Como ya hemos apuntado más arriba, Ghouls 'n Ghosts era de lo mejor que podía encontrarse a nivel técnico en salones recreativos allá por 1988. Los 4.096 colores que era capaz de enarbolar CPS-1 daban paso a un apartado gráfico espectacular y colorido, y esto último a pesar de la tenebrosa ambientación del juego. Los fondos de los escenarios se componían de planos de scroll independientes que daban bastante profundidad al juego, y además habían sido tan dotados de animación y buen hacer como el plano principal por el que nos movíamos (por ejemplo, en el nivel 1-1 podíamos ver truenos, relámpagos y nubes tormentosas en el fondo del escenario, lo que anticipaba el tremendo aguacero que caería sobre nosotros al comenzar a recorrer el nivel 1-2).
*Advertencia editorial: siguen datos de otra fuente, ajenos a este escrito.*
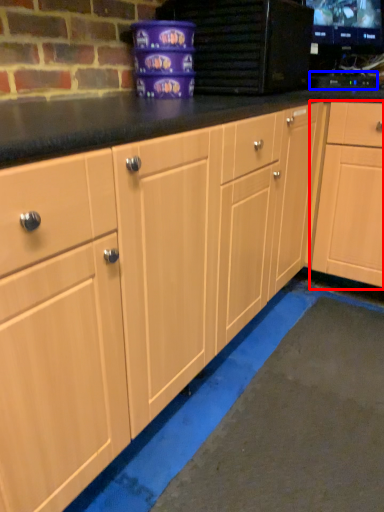
Question: Which object appears farthest to the camera in this image, cabinetry (highlighted by a red box) or appliance (highlighted by a blue box)?

Choices:
 (A) cabinetry
 (B) appliance

Answer: (B)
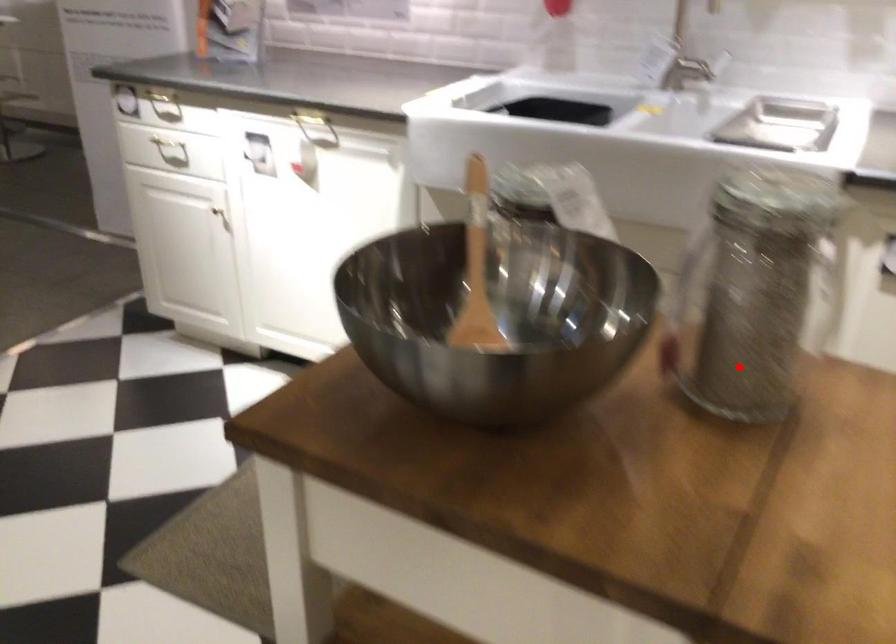
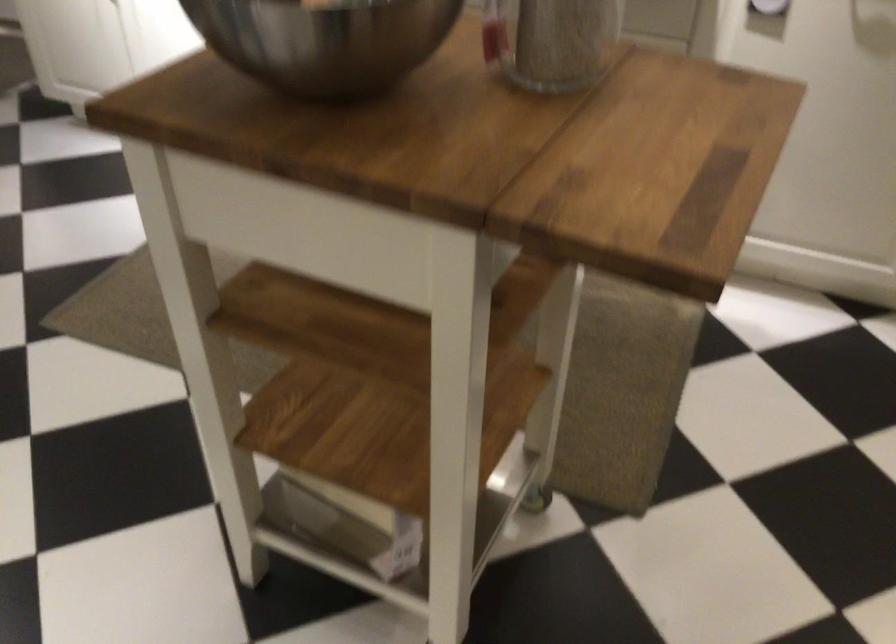
In the second image, find the point that corresponds to the highlighted location in the first image.

(553, 41)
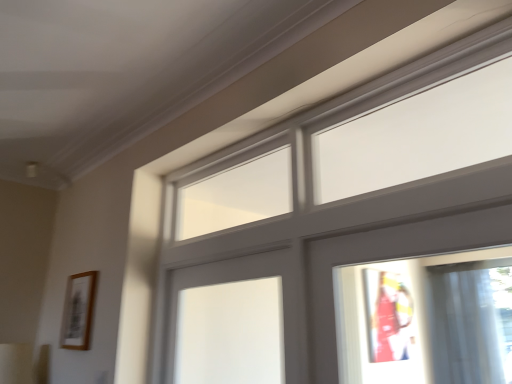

Siguiendo con los escenarios, la diferenciación entre una y otra sección era tan marcada que prácticamente podíamos hablar de 10 niveles distintos en lugar de 5. Las animaciones, tan exquisitamente trabajadas en los enemigos como en el personaje principal (el cual ya corría de esa manera tan característica y peculiar que ha acabado convirtiéndose en toda una marca de fábrica de Sir Arthur), también eran dignas de mención, contribuyendo con ello a que el título haya resistido el paso del tiempo de manera notable en lo que a aspecto gráfico se refiere.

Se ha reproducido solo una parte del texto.